Zimbabwe court frees on bail US health workers
A magistrate ordered the six health workers, who included a New Zealand national and a Zimbabwean, to pay a $200 bail and to reappear in court on Sept. 27. They could face a fine and deportation if convicted. The court ordered them to surrender their passports and live at their Mother of Peace Orphanage outside Harare until their trial.
The six are also accused of distributing AIDS medications without a pharmacist’s supervision or a license.
U.S. embassy officials said the group pleaded innocent to the charges related to their work at two clinics, one in Harare and the other in Mutoko, 160 kilometers (100 miles) northeast of Harare.
The California church that sponsors their work says the church has been working in Zimbabwe for more than a decade and that this is the first time licensing questions have been raised.
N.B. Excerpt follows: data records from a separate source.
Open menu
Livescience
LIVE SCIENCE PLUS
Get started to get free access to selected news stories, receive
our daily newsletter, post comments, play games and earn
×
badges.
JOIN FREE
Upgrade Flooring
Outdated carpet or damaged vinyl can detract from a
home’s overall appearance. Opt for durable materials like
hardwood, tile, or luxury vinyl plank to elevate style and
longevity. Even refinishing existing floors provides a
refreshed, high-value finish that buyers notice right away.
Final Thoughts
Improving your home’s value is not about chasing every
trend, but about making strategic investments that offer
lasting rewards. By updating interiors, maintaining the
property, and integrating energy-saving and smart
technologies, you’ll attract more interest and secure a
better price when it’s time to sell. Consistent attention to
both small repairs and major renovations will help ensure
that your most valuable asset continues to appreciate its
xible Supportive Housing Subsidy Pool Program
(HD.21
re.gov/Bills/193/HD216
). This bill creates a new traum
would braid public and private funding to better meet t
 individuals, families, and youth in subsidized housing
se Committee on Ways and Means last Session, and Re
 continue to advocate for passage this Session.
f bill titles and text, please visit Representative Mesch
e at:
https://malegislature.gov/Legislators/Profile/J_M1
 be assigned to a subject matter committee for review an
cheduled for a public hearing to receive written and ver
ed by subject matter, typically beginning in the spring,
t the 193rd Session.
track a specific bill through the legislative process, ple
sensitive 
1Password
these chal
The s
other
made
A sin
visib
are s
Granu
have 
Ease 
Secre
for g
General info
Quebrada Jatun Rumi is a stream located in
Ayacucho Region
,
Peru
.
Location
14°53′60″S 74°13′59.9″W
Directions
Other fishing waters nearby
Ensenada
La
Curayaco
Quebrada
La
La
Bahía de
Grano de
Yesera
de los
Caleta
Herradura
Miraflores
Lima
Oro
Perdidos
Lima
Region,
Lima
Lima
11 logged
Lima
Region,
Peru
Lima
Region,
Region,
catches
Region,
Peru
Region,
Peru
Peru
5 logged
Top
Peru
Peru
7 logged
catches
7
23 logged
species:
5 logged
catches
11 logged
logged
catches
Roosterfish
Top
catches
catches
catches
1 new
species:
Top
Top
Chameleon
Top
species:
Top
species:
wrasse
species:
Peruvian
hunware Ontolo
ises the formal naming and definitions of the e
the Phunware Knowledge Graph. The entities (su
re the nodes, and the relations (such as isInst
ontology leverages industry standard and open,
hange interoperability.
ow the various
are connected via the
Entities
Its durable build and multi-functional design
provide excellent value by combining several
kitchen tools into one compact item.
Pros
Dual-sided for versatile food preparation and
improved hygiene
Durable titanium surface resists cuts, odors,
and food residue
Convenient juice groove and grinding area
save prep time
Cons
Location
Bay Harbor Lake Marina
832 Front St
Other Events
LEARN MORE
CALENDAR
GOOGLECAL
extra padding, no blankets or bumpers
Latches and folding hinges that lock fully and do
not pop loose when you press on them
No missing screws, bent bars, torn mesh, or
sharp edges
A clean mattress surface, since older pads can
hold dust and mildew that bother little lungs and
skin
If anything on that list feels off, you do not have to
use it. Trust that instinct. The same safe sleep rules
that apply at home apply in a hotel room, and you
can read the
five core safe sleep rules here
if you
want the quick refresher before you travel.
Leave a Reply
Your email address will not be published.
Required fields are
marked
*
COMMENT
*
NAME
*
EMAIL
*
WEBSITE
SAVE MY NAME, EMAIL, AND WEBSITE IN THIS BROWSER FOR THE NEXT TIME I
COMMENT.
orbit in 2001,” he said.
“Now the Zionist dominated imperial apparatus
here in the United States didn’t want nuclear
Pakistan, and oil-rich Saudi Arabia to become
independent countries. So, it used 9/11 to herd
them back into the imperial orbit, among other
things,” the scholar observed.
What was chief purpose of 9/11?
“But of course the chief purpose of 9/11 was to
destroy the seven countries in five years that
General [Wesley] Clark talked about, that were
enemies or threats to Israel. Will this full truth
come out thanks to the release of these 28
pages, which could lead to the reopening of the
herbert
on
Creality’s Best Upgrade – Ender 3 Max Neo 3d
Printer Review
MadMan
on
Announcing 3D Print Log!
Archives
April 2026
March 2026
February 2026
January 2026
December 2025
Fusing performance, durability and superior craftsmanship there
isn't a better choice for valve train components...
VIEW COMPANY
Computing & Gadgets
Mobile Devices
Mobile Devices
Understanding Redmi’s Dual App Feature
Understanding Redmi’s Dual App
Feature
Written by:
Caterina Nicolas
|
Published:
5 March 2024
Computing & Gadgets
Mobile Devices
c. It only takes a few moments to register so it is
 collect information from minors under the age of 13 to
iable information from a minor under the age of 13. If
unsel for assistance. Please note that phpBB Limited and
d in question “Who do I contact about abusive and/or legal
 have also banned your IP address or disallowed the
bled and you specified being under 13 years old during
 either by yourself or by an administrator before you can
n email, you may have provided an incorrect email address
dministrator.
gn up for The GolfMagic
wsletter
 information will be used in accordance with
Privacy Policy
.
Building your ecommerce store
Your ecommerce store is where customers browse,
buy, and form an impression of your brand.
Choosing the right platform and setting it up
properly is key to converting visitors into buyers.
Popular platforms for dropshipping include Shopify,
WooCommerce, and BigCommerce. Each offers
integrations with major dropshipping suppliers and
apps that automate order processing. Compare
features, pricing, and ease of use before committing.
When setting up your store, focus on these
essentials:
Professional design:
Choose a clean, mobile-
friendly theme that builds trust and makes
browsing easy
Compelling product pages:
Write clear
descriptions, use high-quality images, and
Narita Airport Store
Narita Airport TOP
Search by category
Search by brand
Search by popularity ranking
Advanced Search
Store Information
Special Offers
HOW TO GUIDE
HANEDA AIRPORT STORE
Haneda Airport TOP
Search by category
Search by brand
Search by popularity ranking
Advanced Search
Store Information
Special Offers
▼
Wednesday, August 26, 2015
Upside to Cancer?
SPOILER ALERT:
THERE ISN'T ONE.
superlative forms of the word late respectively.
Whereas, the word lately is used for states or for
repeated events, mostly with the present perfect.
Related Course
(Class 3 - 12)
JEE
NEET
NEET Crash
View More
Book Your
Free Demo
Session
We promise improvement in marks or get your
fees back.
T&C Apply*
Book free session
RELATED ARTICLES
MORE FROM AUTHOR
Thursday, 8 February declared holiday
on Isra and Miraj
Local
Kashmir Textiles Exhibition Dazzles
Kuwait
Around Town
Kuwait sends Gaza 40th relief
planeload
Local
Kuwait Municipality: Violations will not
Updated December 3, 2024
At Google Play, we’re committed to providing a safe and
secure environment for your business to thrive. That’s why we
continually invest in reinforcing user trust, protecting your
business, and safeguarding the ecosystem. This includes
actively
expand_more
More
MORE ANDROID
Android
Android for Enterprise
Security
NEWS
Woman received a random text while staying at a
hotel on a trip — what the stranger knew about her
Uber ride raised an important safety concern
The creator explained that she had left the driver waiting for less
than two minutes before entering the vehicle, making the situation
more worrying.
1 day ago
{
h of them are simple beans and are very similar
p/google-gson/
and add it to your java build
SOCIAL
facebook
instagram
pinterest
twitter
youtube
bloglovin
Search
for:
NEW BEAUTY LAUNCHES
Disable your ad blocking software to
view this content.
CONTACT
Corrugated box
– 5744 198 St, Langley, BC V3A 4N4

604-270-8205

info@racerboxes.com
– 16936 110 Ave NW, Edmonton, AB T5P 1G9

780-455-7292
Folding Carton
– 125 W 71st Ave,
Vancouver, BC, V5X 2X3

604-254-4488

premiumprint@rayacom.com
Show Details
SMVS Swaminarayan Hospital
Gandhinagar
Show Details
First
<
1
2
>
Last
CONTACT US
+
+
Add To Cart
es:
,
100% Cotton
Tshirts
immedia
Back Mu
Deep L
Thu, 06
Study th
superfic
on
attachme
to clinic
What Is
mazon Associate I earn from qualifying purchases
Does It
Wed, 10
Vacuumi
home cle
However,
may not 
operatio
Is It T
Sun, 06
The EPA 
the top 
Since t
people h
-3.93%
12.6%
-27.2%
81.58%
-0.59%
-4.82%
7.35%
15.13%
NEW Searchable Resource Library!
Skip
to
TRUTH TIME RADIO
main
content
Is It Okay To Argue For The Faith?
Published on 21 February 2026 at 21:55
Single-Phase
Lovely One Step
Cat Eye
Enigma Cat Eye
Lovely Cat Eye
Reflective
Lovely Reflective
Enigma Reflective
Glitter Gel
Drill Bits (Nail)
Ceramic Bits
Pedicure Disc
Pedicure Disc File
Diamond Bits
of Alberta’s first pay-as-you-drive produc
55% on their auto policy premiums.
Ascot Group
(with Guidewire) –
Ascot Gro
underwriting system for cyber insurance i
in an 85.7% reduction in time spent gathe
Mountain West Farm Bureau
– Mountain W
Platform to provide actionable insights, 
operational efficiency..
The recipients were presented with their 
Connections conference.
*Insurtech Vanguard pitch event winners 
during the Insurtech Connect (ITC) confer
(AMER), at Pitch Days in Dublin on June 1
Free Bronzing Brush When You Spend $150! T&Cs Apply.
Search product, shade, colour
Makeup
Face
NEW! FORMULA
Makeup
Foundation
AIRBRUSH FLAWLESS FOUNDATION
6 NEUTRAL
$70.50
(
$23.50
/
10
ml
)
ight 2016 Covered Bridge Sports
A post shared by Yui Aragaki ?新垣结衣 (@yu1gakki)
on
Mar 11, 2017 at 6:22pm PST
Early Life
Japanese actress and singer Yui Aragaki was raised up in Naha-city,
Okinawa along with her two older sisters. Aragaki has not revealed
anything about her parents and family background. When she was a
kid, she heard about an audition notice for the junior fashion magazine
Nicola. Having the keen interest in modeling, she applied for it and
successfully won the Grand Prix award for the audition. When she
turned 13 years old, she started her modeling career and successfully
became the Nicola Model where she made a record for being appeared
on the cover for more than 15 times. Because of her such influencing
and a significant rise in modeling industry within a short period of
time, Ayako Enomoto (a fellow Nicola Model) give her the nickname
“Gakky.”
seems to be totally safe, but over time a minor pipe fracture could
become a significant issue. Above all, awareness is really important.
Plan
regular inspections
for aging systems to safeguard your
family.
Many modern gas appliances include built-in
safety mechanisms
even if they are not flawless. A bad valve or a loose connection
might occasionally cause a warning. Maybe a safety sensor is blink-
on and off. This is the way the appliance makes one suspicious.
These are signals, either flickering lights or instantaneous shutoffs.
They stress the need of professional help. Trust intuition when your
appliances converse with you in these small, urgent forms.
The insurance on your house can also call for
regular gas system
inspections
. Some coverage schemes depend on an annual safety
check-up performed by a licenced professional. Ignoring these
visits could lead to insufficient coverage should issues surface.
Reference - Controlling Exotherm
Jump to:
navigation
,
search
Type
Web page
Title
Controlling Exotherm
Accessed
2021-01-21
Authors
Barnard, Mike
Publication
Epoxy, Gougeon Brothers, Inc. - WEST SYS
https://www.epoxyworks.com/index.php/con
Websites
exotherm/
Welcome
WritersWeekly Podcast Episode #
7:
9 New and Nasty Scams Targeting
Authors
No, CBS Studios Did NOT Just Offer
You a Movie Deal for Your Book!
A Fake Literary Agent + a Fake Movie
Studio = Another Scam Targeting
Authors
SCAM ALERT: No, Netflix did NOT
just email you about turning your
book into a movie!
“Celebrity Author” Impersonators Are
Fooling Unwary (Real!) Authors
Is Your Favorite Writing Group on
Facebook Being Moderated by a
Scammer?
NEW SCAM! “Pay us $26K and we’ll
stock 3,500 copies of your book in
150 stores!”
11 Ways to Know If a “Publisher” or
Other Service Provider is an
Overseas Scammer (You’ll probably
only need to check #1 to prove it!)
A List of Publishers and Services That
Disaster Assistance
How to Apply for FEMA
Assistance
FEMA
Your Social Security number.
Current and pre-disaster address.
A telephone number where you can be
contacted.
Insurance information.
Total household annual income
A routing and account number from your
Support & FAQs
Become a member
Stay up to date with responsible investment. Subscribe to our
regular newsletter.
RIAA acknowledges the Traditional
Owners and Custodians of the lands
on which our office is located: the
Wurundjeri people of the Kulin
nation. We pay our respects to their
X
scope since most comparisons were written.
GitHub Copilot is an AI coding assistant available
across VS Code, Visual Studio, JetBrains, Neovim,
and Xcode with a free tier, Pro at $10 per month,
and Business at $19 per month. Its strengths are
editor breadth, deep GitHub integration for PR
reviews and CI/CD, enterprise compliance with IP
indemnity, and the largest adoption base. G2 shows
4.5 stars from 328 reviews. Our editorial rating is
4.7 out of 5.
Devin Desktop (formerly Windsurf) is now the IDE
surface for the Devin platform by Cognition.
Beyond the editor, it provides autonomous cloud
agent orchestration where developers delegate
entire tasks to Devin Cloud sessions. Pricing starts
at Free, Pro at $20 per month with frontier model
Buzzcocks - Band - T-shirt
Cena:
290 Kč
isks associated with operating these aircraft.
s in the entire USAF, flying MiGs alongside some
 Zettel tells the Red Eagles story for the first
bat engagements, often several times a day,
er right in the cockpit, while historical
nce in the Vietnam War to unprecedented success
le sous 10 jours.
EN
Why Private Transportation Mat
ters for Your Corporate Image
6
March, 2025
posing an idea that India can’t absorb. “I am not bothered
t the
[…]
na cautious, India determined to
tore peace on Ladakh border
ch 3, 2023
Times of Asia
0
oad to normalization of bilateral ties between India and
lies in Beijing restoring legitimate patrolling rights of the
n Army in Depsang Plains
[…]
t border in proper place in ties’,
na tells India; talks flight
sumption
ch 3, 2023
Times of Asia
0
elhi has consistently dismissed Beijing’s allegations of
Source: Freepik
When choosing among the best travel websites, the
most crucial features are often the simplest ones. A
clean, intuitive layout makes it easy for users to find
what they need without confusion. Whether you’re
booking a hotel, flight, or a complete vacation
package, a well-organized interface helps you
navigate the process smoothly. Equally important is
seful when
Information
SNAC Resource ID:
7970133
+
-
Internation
American citizens Gloria Cox Crowell, 48, Dr. Anthony Eugene Jones, 39, Gregory Renard Miller, 64 and David Greenburg, 62, were thronged by children and family members from their Christian congregation as the left the courthouse. In emotional scenes, children ran up to hug the six health workers. Earlier inside the hearing, patients’ faces were wet with tears.
The six were arrested Friday and spent three nights in notoriously cramped and filthy cells in the main Harare police station. They appeared in court Monday in the green and blue medical staff uniforms they wore on being arrested.
Defense attorney Jonathan Samukange described the alleged offenses as minor. He said in the past week the professional medical team had treated more than 3,000 patients.
“They were arrested in the scope of their duty. I am very embarrassed by the actions of our government in arresting people who are doing charity work. They are Christians … not criminals,” he said.
He said they had not been ill-treated by police while in custody.
The Americans belong to the Christian volunteer health service of the Allen Temple AIDS Ministry based in Oakland, California, and comprise one doctor, two nurses and a community volunteer.
In a decade of political turmoil and economic meltdown, Zimbabwe’s public health services largely collapsed, leading to acute shortages of equipment and medicines, including AIDS medication.
A fraction of impoverished AIDS sufferers receive the antiretroviral medication they need from public health facilities.